Görevin amacı 1:
Aşağıdaki Birol Yıldırım davası metninden "Mahkeme, öldürülen Birol Yıldırım’la" ile başlayıp "suçlardan beraatine hükmetmişti." ifadesine kadar süren bölümü hiçbir değişiklik yapmadan yazın.
Görevin amacı 2:
Aşağıdaki Birol Yıldırım davası metnine göre mahkeme, işkence suçunun oluşmadığı sonucuna hangi gerekçeyle vardı? Bir ila üç cümleyle açıklayın.
Görevin amacı 3:
Aşağıdaki Birol Yıldırım davası metnini kaldığı yerden sürdürün.

***** Verilen metin

Özel güvenlik amiri Birol Yıldırım’ın karakolda ölümüyle ilgili 12 polisin tutuksuz yargılandığı davada gerekçeli karar açıklandı.
Mahkeme, öldürülen Birol Yıldırım’la darp edilen Barış ve Alihan Uysal’ın yaralanmalarının ‘basit tıbbi müdahaleyle giderilebilir ölçüde hafif nitelikte olması, yaralanma olan bölgelerin yoğunluğunun az olması’ sebebiyle işkence suçunun oluşmadığını savundu.
Polislerin eyleminin ‘işkence‘ suçunu oluşturabileceği gerekçesiyle ağır ceza mahkemesine gönderilen dosyada mahkeme, altı polise ‘bilinçli taksirle ölümüne neden olma’ suçundan indirimli üç yıl dokuz ay hapis cezası vermişti. Yıldırım’ın iş arkadaşı ve oğlunu döven polislerden altısına da ‘kasten yaralama’suçundan indirimli 3 ila 6 bin TL adli para cezası verilmiş, ama hükmün açıklanması geri bırakılmıştı. Mahkeme, beş polisin de tüm suçlardan beraatine hükmetmişti.
İşkence fiilinin sistematik olması gerekliymiş
Bakırköy 13’üncü Ağır Ceza Mahkemesi’nin 108 sayfalık gerekçeli kararında işkence suçlamasıyla ilgili şu yorum yapıldı:
“İşkence suçuna konu olan fiiller, ani olarak değil sistematik bir şekilde ve belli bir süreç içerisinde işlenmekle birlikte işkenceye konu fiilin, mağdurun psikolojisi, ruh sağlığı, algılama ve irade yeteneği üzerinde tahrip edici etkilerinin olması gereklidir.”
Mahkeme, öldürülen Birol Yıldırım ile darp edilen Barış ve Alihan Uysal’ın yaralanmalarının ‘basit tıbbi müdahaleylegiderilebilir ölçüde hafif nitelikte olması, yaralanma olan bölgelerin yoğunluğunun az olması’ sebebiyle işkence suçunun oluşmadığını savundu.

**********
***** Sağlanan veri

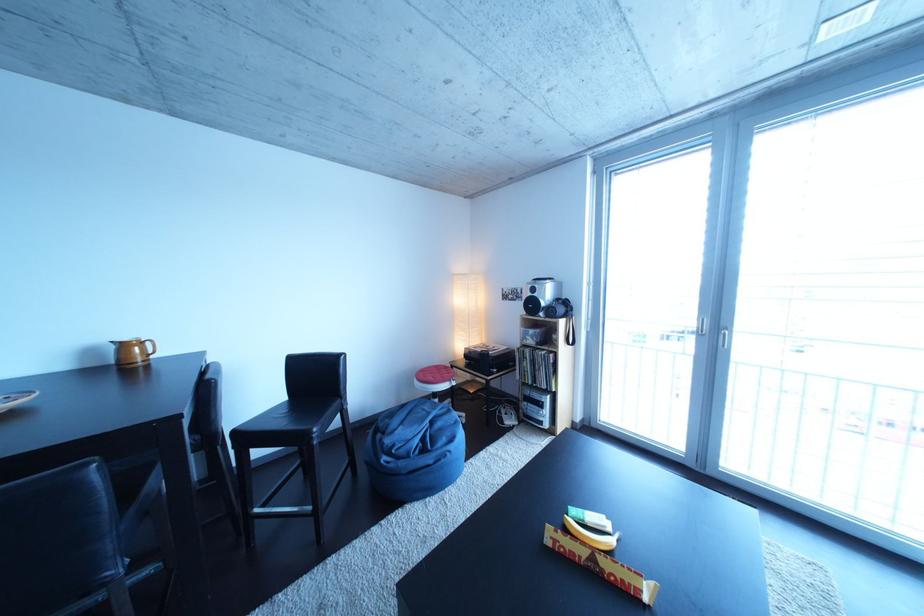
Image resolution: width=924 pixels, height=616 pixels. Describe the element at coordinates (599, 560) in the screenshot. I see `the Toblerone chocolate box` at that location.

**********

Görev yanıtı 1:
Mahkeme, öldürülen Birol Yıldırım’la darp edilen Barış ve Alihan Uysal’ın yaralanmalarının ‘basit tıbbi müdahaleyle giderilebilir ölçüde hafif nitelikte olması, yaralanma olan bölgelerin yoğunluğunun az olması’ sebebiyle işkence suçunun oluşmadığını savundu.
Polislerin eyleminin ‘işkence‘ suçunu oluşturabileceği gerekçesiyle ağır ceza mahkemesine gönderilen dosyada mahkeme, altı polise ‘bilinçli taksirle ölümüne neden olma’ suçundan indirimli üç yıl dokuz ay hapis cezası vermişti. Yıldırım’ın iş arkadaşı ve oğlunu döven polislerden altısına da ‘kasten yaralama’suçundan indirimli 3 ila 6 bin TL adli para cezası verilmiş, ama hükmün açıklanması geri bırakılmıştı. Mahkeme, beş polisin de tüm suçlardan beraatine hükmetmişti.

Görev yanıtı 2:
Mahkemeye göre Birol Yıldırım ile Barış ve Alihan Uysal'ın yaralanmaları, basit tıbbi müdahaleyle giderilebilecek ölçüde hafifti. Yaralanmanın görüldüğü bölgelerin yoğunluğu da azdı. Mahkeme bu nedenlerle işkence suçunun oluşmadığını savundu.

Görev yanıtı 3:
Gerekçeli kararda, polisler İsmail Alperen Salman, Muhammed Cihan Karakuş, İsmail Gökşen, Muhammed Şahin, Mustafa Şahin ve Erdoğan Kahraman’ın Birol Yıldırım’ın hayatını kaybettiği mutfağa sürekli olarak girip çıktığı belirtildi. Darp edilen Barış ve Alihan Uysal’ın da bu polisleri kesin ve net bir şekilde teşhis ettiğini kaydeden heyet, bu polislerin Birol Yıldırım’ın ölümüne sebep olan yaralama fiilini gerçekleştirdiğini aktardı.
Fotoğraflamak için girmiş
Kararda, beraatına hükmedilen polislerden Bilal Karpuz’un Alihan ve Barış Uysal tarafından teşhis edilmediği belirtildi. Bilirkişi raporuna göre, polis Karpuz’un çok az bir süre mutfakta kaldığı, ‘sanığın eyleminin daha çok olayın gerçekleştiği mutfak bölümünü fotoğraflamak üzerine yoğunlaştığı’ aktarıldı. Heyet, sanık Karpuz’un atılı suçu işlediğine dair her türlü kuşkudan uzak, kesin, yeterli ve inandırıcı başkaca delil elde edilemediğinden beraatına karar verildiğini açıkladı.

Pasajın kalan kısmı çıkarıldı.